━━━━━ TEXT BLOCK ━━━━━
# Distributed Training with GPUs on Cloud AI Platform

In this notebook we will walk through using Cloud AI Platform to perform distributed training using the `MirroredStrategy` found within `tf.keras`. This strategy will allow us to use the synchronous AllReduce strategy on a VM with multiple GPUs attached.

First we need to authenicate our Google Cloud account to be able to submit training jobs to AI Platform. We will do this via `gcloud auth login` to authenicate with OAuth2.

In [None]:
# authorize your gcp account
!gcloud auth login

Go to the following link in your browser:

    https://accounts.google.com/o/oauth2/auth?response_type=code&client_id=32555940559.apps.googleusercontent.com&redirect_uri=urn%3Aietf%3Awg%3Aoauth%3A2.0%3Aoob&scope=openid+https%3A%2F%2Fwww.googleapis.com%2Fauth%2Fuserinfo.email+https%3A%2F%2Fwww.googleapis.com%2Fauth%2Fcloud-platform+https%3A%2F%2Fwww.googleapis.com%2Fauth%2Fappengine.admin+https%3A%2F%2Fwww.googleapis.com%2Fauth%2Fcompute+https%3A%2F%2Fwww.googleapis.com%2Fauth%2Faccounts.reauth&state=hxv6UaFkCKRtQge51Cxt8IL9Gx8yOK&prompt=consent&access_type=offline&code_challenge=U9JdSfqDOPMFWiWdEX9YKsukCEmmh8HxYMFNawQyNGI&code_challenge_method=S256

Enter verification code: 4/1AY0e-g5z7sAlNXwXHiVZd5od8pfvvb1lEuIu4Q7_XF4O9k27zzAviW9yyhk

You are now logged in as [michaelabel.gcp@gmail.com].
━━━━━ RECORD EXTRACTS ━━━━━
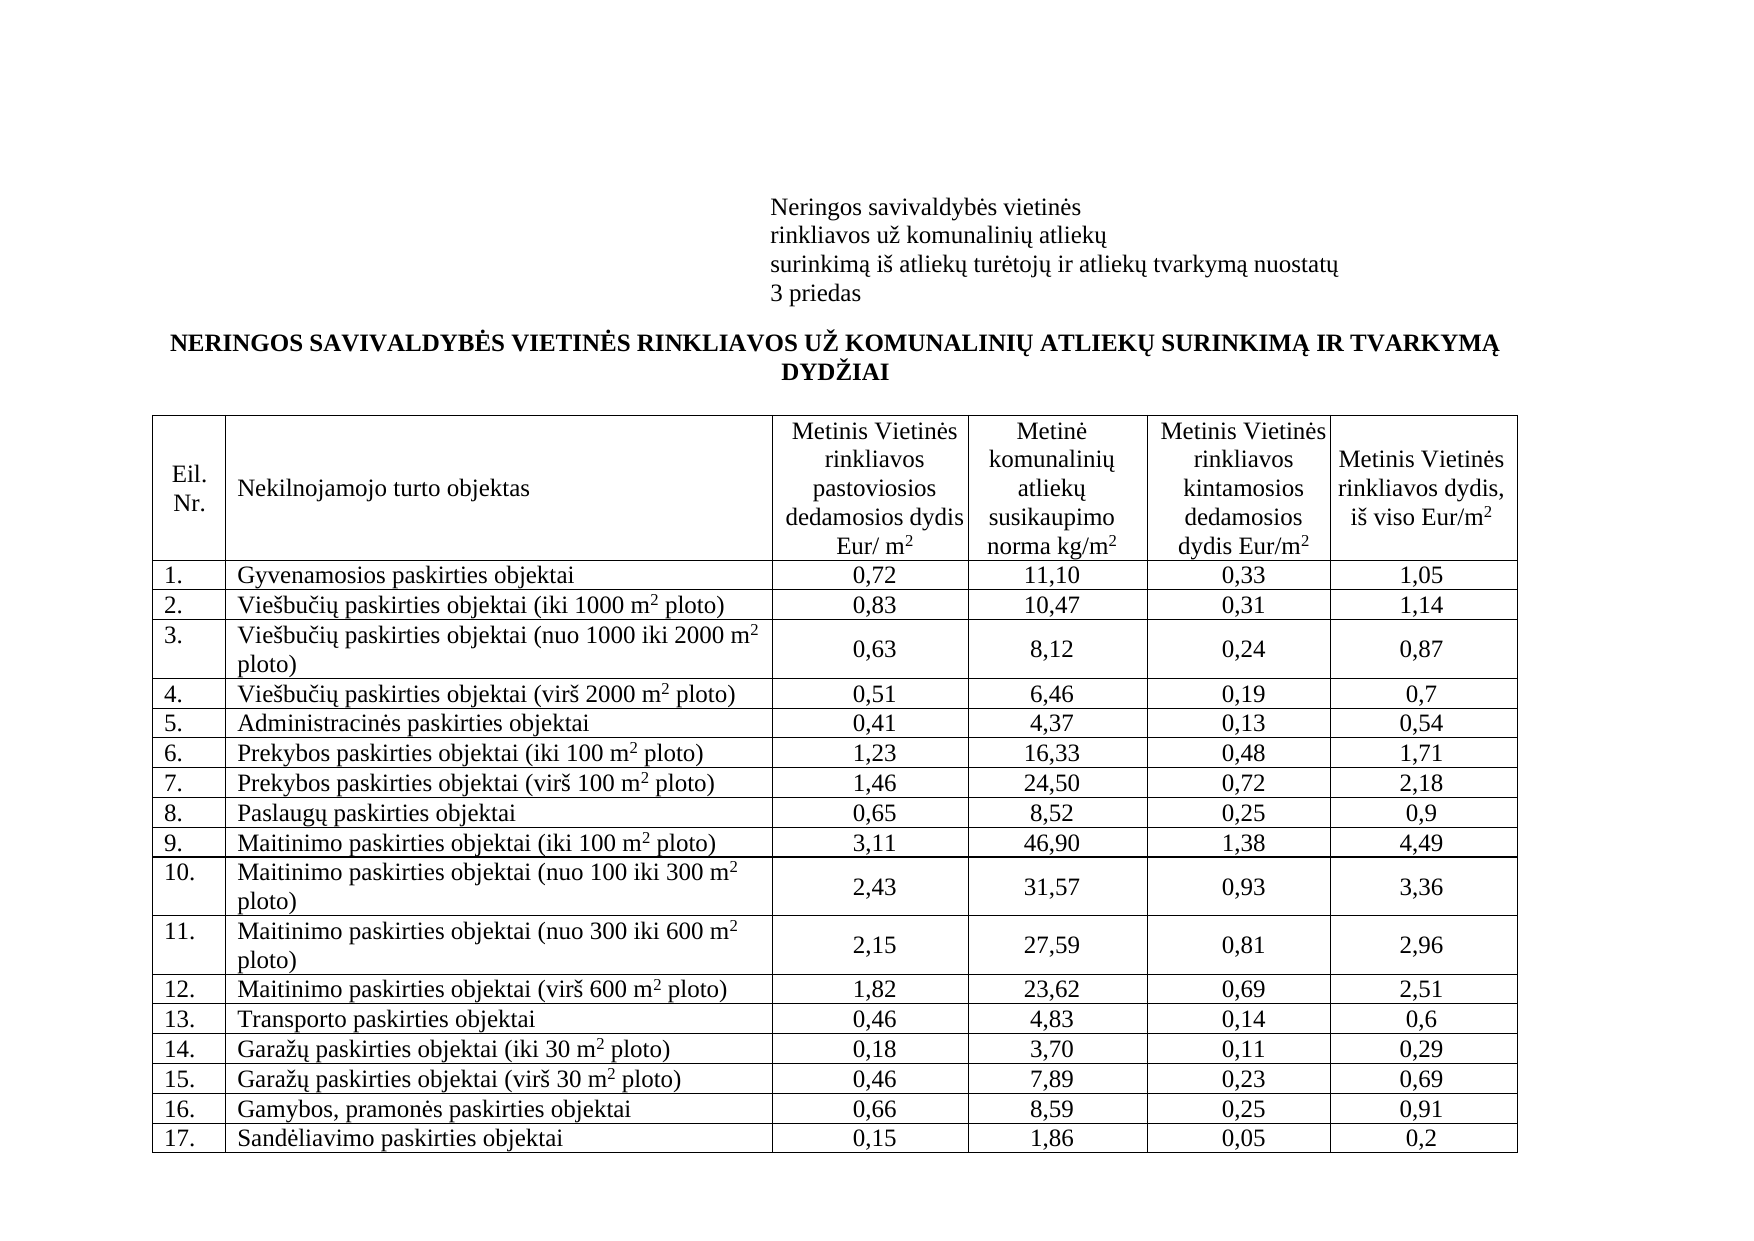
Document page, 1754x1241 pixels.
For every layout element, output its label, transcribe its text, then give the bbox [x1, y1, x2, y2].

table_cell 7. [153, 768, 225, 797]
table_header Metinė komunalinių atliekų susikaupimo norma kg/m2 [969, 416, 1147, 559]
table_cell Maitinimo paskirties objektai (nuo 100 iki 300 m2 ploto) [226, 858, 772, 915]
table_cell 0,91 [1331, 1094, 1517, 1122]
table_cell 0,25 [1148, 1094, 1330, 1122]
table_cell 0,72 [1148, 768, 1330, 797]
table_cell 4,49 [1331, 828, 1517, 856]
table_cell 2. [153, 590, 225, 619]
table_cell Maitinimo paskirties objektai (nuo 300 iki 600 m2 ploto) [226, 916, 772, 973]
table_cell 3,11 [773, 828, 968, 856]
table_cell 3,70 [969, 1034, 1147, 1063]
table_cell Prekybos paskirties objektai (iki 100 m2 ploto) [226, 738, 772, 767]
table_cell 17. [153, 1124, 225, 1152]
table_cell 0,83 [773, 590, 968, 619]
table_cell 9. [153, 828, 225, 856]
table_cell 0,05 [1148, 1124, 1330, 1152]
table_cell 1,71 [1331, 738, 1517, 767]
table_cell 0,29 [1331, 1034, 1517, 1063]
table_cell 0,6 [1331, 1004, 1517, 1033]
table_cell Paslaugų paskirties objektai [226, 798, 772, 827]
table_cell 3. [153, 620, 225, 678]
table_cell 0,25 [1148, 798, 1330, 827]
table_cell 13. [153, 1004, 225, 1033]
table_cell 1,05 [1331, 561, 1517, 589]
table_cell Garažų paskirties objektai (virš 30 m2 ploto) [226, 1064, 772, 1093]
table_cell Viešbučių paskirties objektai (virš 2000 m2 ploto) [226, 679, 772, 707]
table_cell 0,7 [1331, 679, 1517, 707]
table_cell 0,54 [1331, 709, 1517, 737]
table_cell 6. [153, 738, 225, 767]
table_cell 6,46 [969, 679, 1147, 707]
table_cell 16,33 [969, 738, 1147, 767]
table_cell 5. [153, 709, 225, 737]
table_cell 1,23 [773, 738, 968, 767]
table_cell 4. [153, 679, 225, 707]
table_cell 2,43 [773, 858, 968, 915]
table_cell Transporto paskirties objektai [226, 1004, 772, 1033]
table_cell 0,41 [773, 709, 968, 737]
table_cell 0,65 [773, 798, 968, 827]
table_cell 0,72 [773, 561, 968, 589]
table_cell 0,2 [1331, 1124, 1517, 1152]
table_cell 0,33 [1148, 561, 1330, 589]
table_cell 4,83 [969, 1004, 1147, 1033]
table_cell 4,37 [969, 709, 1147, 737]
table_cell 8. [153, 798, 225, 827]
table_cell 0,23 [1148, 1064, 1330, 1093]
table_cell 14. [153, 1034, 225, 1063]
table_cell 12. [153, 975, 225, 1003]
table_cell 0,66 [773, 1094, 968, 1122]
table_cell 3,36 [1331, 858, 1517, 915]
table_cell 0,46 [773, 1064, 968, 1093]
table_cell 0,48 [1148, 738, 1330, 767]
table_cell 27,59 [969, 916, 1147, 973]
table_cell 8,59 [969, 1094, 1147, 1122]
table_cell 0,13 [1148, 709, 1330, 737]
table_cell 1,38 [1148, 828, 1330, 856]
table_cell 1,14 [1331, 590, 1517, 619]
table_cell 11,10 [969, 561, 1147, 589]
text rinkliavos už komunalinių atliekų [150, 221, 1521, 249]
text surinkimą iš atliekų turėtojų ir atliekų tvarkymą nuostatų [150, 249, 1521, 278]
table_cell 0,14 [1148, 1004, 1330, 1033]
table_cell 8,12 [969, 620, 1147, 678]
table_cell 10. [153, 858, 225, 915]
table_cell 24,50 [969, 768, 1147, 797]
table_header Metinis Vietinės rinkliavos pastoviosios dedamosios dydis Eur/ m2 [773, 416, 968, 559]
table_header Metinis Vietinės rinkliavos dydis, iš viso Eur/m2 [1331, 416, 1517, 559]
table_cell 1,46 [773, 768, 968, 797]
table_cell Garažų paskirties objektai (iki 30 m2 ploto) [226, 1034, 772, 1063]
table_cell Viešbučių paskirties objektai (iki 1000 m2 ploto) [226, 590, 772, 619]
table_cell Prekybos paskirties objektai (virš 100 m2 ploto) [226, 768, 772, 797]
table_cell 0,9 [1331, 798, 1517, 827]
table_header Metinis Vietinės rinkliavos kintamosios dedamosios dydis Eur/m2 [1148, 416, 1330, 559]
table_cell 31,57 [969, 858, 1147, 915]
text Neringos savivaldybės vietinės [770, 192, 1521, 221]
table_cell 2,51 [1331, 975, 1517, 1003]
text NERINGOS savivaldybės vietinės rinkliavos už komunalinių atliekų surinkimą ir tvarkymą dydžiai [150, 328, 1521, 386]
table_cell 1,82 [773, 975, 968, 1003]
table_cell 11. [153, 916, 225, 973]
table_cell 0,24 [1148, 620, 1330, 678]
table_cell 0,11 [1148, 1034, 1330, 1063]
table_cell 16. [153, 1094, 225, 1122]
table_cell 0,87 [1331, 620, 1517, 678]
table_cell 1. [153, 561, 225, 589]
table_cell 2,15 [773, 916, 968, 973]
table_cell 0,69 [1148, 975, 1330, 1003]
table_cell 46,90 [969, 828, 1147, 856]
table_cell Maitinimo paskirties objektai (iki 100 m2 ploto) [226, 828, 772, 856]
table_header Eil. Nr. [153, 416, 225, 559]
table_cell 10,47 [969, 590, 1147, 619]
table_cell 0,51 [773, 679, 968, 707]
table_cell 0,15 [773, 1124, 968, 1152]
table_cell 0,46 [773, 1004, 968, 1033]
table_cell Gyvenamosios paskirties objektai [226, 561, 772, 589]
table_cell Gamybos, pramonės paskirties objektai [226, 1094, 772, 1122]
table_cell 0,69 [1331, 1064, 1517, 1093]
table_cell 1,86 [969, 1124, 1147, 1152]
table_cell 0,63 [773, 620, 968, 678]
table_header Nekilnojamojo turto objektas [226, 416, 772, 559]
table_cell 2,96 [1331, 916, 1517, 973]
text 3 priedas [150, 278, 1521, 307]
table_cell 0,18 [773, 1034, 968, 1063]
table_cell Administracinės paskirties objektai [226, 709, 772, 737]
table_cell Sandėliavimo paskirties objektai [226, 1124, 772, 1152]
table_cell 0,19 [1148, 679, 1330, 707]
table_cell Maitinimo paskirties objektai (virš 600 m2 ploto) [226, 975, 772, 1003]
table_cell 15. [153, 1064, 225, 1093]
table_cell 0,93 [1148, 858, 1330, 915]
table_cell 23,62 [969, 975, 1147, 1003]
table_cell Viešbučių paskirties objektai (nuo 1000 iki 2000 m2 ploto) [226, 620, 772, 678]
table_cell 7,89 [969, 1064, 1147, 1093]
table_cell 0,81 [1148, 916, 1330, 973]
table_cell 2,18 [1331, 768, 1517, 797]
table_cell 8,52 [969, 798, 1147, 827]
table_cell 0,31 [1148, 590, 1330, 619]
━━━━━
#### PROMPT 1
Can you reproduce, word for word, the part of the notebook on distributed GPU training that opens with the words containing "In this notebook" and closes with "authenicate with OAuth2."?
#### PROMPT 2
In the notebook on distributed GPU training:
(a) Which strategy found within `tf.keras` is used for the distributed training?
(b) What kind of AllReduce strategy does that strategy allow on a VM with multiple GPUs attached?
(c) Which command is run to authenticate the Google Cloud account?

#### TASK OUTPUT 1
In this notebook we will walk through using Cloud AI Platform to perform distributed training using the `MirroredStrategy` found within `tf.keras`. This strategy will allow us to use the synchronous AllReduce strategy on a VM with multiple GPUs attached.

First we need to authenicate our Google Cloud account to be able to submit training jobs to AI Platform. We will do this via `gcloud auth login` to authenicate with OAuth2.

#### TASK OUTPUT 2
(a) `MirroredStrategy`
(b) The synchronous AllReduce strategy
(c) `gcloud auth login`